Even if it is true that it's optimised for x86 instructions (which is an ongoing debate), it still represent real world performance since 90% of the global apps & games are developed and programmed for x86 architecture at their core (then some ported to ARM).
Not really. Just because a lot code are developed and tested on x86 doesn’t mean that it is particularly optimized for x86. Most code does not use any architecture-specific features and is written in higher-level languages that only make some basic assumptions about the target CPU. For most of general-purpose software there is not much difference between c86 and ARM64: both have the same basic data sizes and alignments and use the same basic execution principles with instructions, threads, memory organisation etc.
The following is very simplified of course, but generally there are three general cases when developers start looking at low-level CPU features. One is if you need to do something very specific and your CPU of interest might offers specialized features for doing it better. Examples are arbitrary precision integers, cryptography operations, stuff like that. If your CPU has special instructions for that, you can make use of them bit of course they won’t work on a different CPU. That different CPU might instead offer a different kind of instruction to solve the problem, so if you want to support it you’d need to write a new algorithm specially for that CPU. Second case is when you are doing a lot of specialized calculations, and I mean A LOT of them. Then you might want to make use of the high-performance computing features your CPU offers, e.g. vector instructions and other stuff. This for example applies to various mathematical libraries, ray tracing frameworks like Embree (which Cinebebch uses) etc. And finally, the third case are various low-level libraries that require intimate understanding of the CPU architecture to even work correctly (e.g. multi-threading stuff).
Programs that fall into those cases are either quite rare or use third party libraries, many of which are fully optimized for Apple Silicon by now. The performance will depend on domain. As I’ve said, Apple is generally in disadvantage when it comes to throughput-oriented SIMD code, so if that’s the application you care about, a newer x86 CPU might be a better choice for you.
1) I think it would be interesting to put some numbers to this. In particular, if we take GB5 as a CPU benchmark that is relatively neutral with respect to platform then, based on GB5 scores for M1 and M2, and GB5 + CBR23 scores for the latest Intel and AMD CPU's, we could compute what the equivalent CBR23 score should be for M1 and M2, and thus, based on their actual scores, see if there is a consistent correction factor that could be applied (or, alternately, simply see what the actual % penalty is).

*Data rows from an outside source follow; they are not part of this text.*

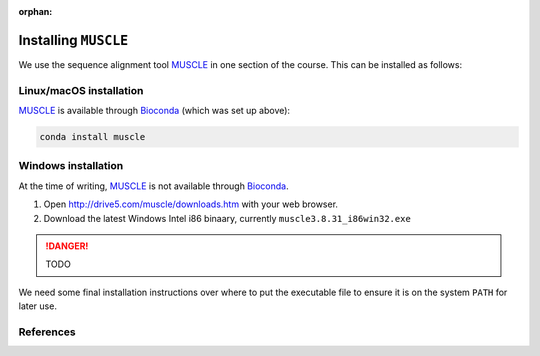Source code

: :orphan:

.. ibioic_install_muscle:

=====================
Installing ``MUSCLE``
=====================

We use the sequence alignment tool `MUSCLE`_ in one section of the course. This can be
installed as follows:

------------------------
Linux/macOS installation
------------------------

`MUSCLE`_ is available through `Bioconda`_ (which was set up above):

.. code-block:: bash

    conda install muscle

--------------------
Windows installation
--------------------

At the time of writing, `MUSCLE`_ is not available through `Bioconda`_.

1. Open http://drive5.com/muscle/downloads.htm with your web browser.
2. Download the latest Windows	Intel i86 binaary, currently ``muscle3.8.31_i86win32.exe``

.. DANGER::
    TODO

We need some final installation instructions over where to put the
executable file to ensure it is on the system ``PATH`` for later use.

----------
References
----------

.. _Bioconda: https://bioconda.github.io/
.. _MUSCLE: https://www.drive5.com/muscle/downloads.htm
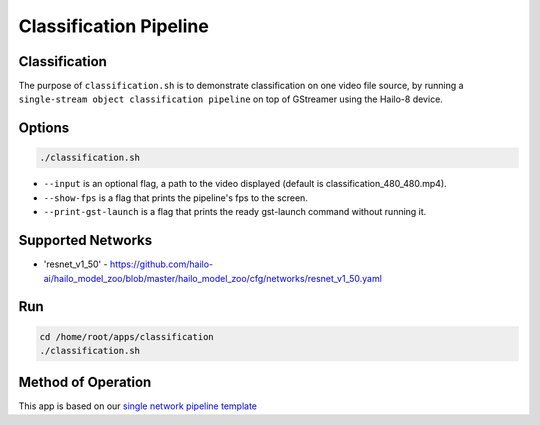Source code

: Classification Pipeline
=======================

Classification
--------------

The purpose of ``classification.sh`` is to demonstrate classification on one video file source, by running a ``single-stream object classification pipeline`` on top of GStreamer using the Hailo-8 device.

.. raw:: html
  
  <div align="center"><img src="readme_resources/pipeline_run.gif"/></div>


Options
-------

.. code-block:: sh

   ./classification.sh


* ``--input`` is an optional flag, a path to the video displayed (default is classification_480_480.mp4).
* ``--show-fps`` is a flag that prints the pipeline's fps to the screen.
* ``--print-gst-launch`` is a flag that prints the ready gst-launch command without running it.

Supported Networks
------------------


* 'resnet_v1_50' - https://github.com/hailo-ai/hailo_model_zoo/blob/master/hailo_model_zoo/cfg/networks/resnet_v1_50.yaml

Run
---

.. code-block:: sh

   cd /home/root/apps/classification
   ./classification.sh


.. raw:: html
   
  <h2>The output should look like:</h2>

  <div align="center"><img src="readme_resources/pipeline_run.gif" width="600px" height="500px"/></div>


Method of Operation
-------------------

This app is based on our `single network pipeline template <../../../../../docs/pipelines/single_network.rst>`_
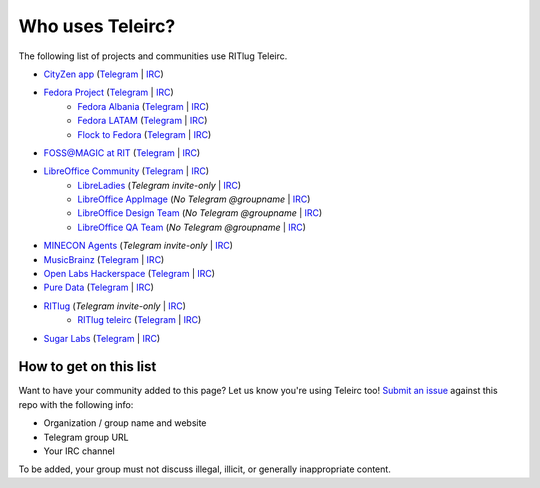 #################
Who uses Teleirc?
#################

The following list of projects and communities use RITlug Teleirc.

-  `CityZen app <https://cityzenapp.co>`_ (`Telegram <https://t.me/CityZenApp>`_ | `IRC <https://webchat.freenode.net/?channels=cityzen>`_)

-  `Fedora Project <https://fedoraproject.org/wiki/Overview>`_ (`Telegram <https://t.me/fedora>`_ | `IRC <https://webchat.freenode.net/?channels=fedora-telegram>`_)
    -  `Fedora Albania <https://www.facebook.com/fedorasq/>`_ (`Telegram <https://t.me/FedoraAlbania>`_ | `IRC <https://webchat.freenode.net/?channels=fedora-sq>`_)
    -  `Fedora LATAM <http://fedoracommunity.org/latam>`__ (`Telegram <https://t.me/fedoralatam>`__ | `IRC <https://webchat.freenode.net/?channels=fedora-latam>`__)
    -  `Flock to Fedora <https://flocktofedora.org>`_ (`Telegram <https://t.me/flocktofedora>`_ | `IRC <https://webchat.freenode.net/?channels=fedora-flock>`_)

-  `FOSS@MAGIC at RIT <http://foss.rit.edu>`_ (`Telegram <https://t.me/fossrit>`_  | `IRC <https://webchat.freenode.net/?channels=rit-foss>`_)

-  `LibreOffice Community <https://www.libreoffice.org/>`_ (`Telegram <https://t.me/libreofficecommunity>`_ | `IRC <https://webchat.freenode.net/?channels=libreoffice-telegram>`_)
    -  `LibreLadies <https://www.mail-archive.com/libreladies@documentfoundation.org/info.html>`_ (*Telegram invite-only* | `IRC <https://webchat.freenode.net/?channels=libreladies>`_)
    -  `LibreOffice AppImage <https://appimage.org/>`_ (*No Telegram @groupname* | `IRC <https://webchat.freenode.net/?channels=libreoffice-appimage>`_)
    -  `LibreOffice Design Team <https://wiki.documentfoundation.org/Design>`_ (*No Telegram @groupname* | `IRC <https://webchat.freenode.net/?channels=libreoffice-design>`_)
    -  `LibreOffice QA Team <https://www.libreoffice.org/community/qa/>`_ (*No Telegram @groupname* | `IRC <https://webchat.freenode.net/?channels=libreoffice-qa>`_)

-  `MINECON Agents <https://mojang.com/2016/06/calling-all-agents-help-us-run-minecon-2016/>`_ (*Telegram invite-only* | `IRC <https://webchat.esper.net/?channels=MineconAgents>`_)

-  `MusicBrainz <https://musicbrainz.org/doc/About>`_ (`Telegram <https://t.me/musicbrainz>`_ | `IRC <https://webchat.freenode.net/?channels=musicbrainz-telegram>`_)

-  `Open Labs Hackerspace <https://openlabs.cc>`_ (`Telegram <https://t.me/openlabs>`_ | `IRC <https://webchat.freenode.net/?channels=openlabs-albania>`_)

-  `Pure Data <https://puredata.info/>`_ (`Telegram <https://t.me/puredata>`_ | `IRC <https://webchat.freenode.net/?channels=dataflow>`_)

-  `RITlug <http://ritlug.com>`_ (*Telegram invite-only* | `IRC <https://webchat.freenode.net/?channels=ritlug>`_)
    -  `RITlug teleirc <https://github.com/RITlug/teleirc>`_ (`Telegram <https://t.me/teleirc>`_ \| `IRC <https://webchat.freenode.net/?channels=ritlug-teleirc>`_)

-  `Sugar Labs <https://sugarlabs.org/>`_ (`Telegram <https://t.me/sugarirc>`_ | `IRC <https://webchat.freenode.net/?channels=sugar>`_)


***********************
How to get on this list
***********************

Want to have your community added to this page?
Let us know you're using Teleirc too!
`Submit an issue <https://github.com/RITlug/teleirc/issues/new>`_ against this repo with the following info:

-  Organization / group name and website
-  Telegram group URL
-  Your IRC channel

To be added, your group must not discuss illegal, illicit, or generally inappropriate content.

Or, absolutely. Shouldn’t be too difficult. i think I’ve even pulled some numbers in some other thread showing that CB23 advantage x86 has does not show itself in GB5 or SPEC2017. But it’s late here and I’m not in the mood to go digging now. I’ll have a look sometime later if I have time or maybe one of the nice contributors here will feel inspired
🙂
2) Any thoughts on
@Xiao_Xi 's post about Embree?
If Apple implemented a dedicated NEON path for Embree they might be able to get another 10-15%, who knows. But what’s the incentive? This is hard, tedious work and not very useful. Apples effort for ray tracing is the GPU, and that’s where they are investing the bulk of resources. As I’ve said, I doubt that Apple will outperform a modern x86 CPU in many SIMD based workloads. They’d have to sacrifice energy efficiency for that and will get very little in return. Makes much more sense to use dedicated coprocessors for high-performance compute such as AMX or the GPU.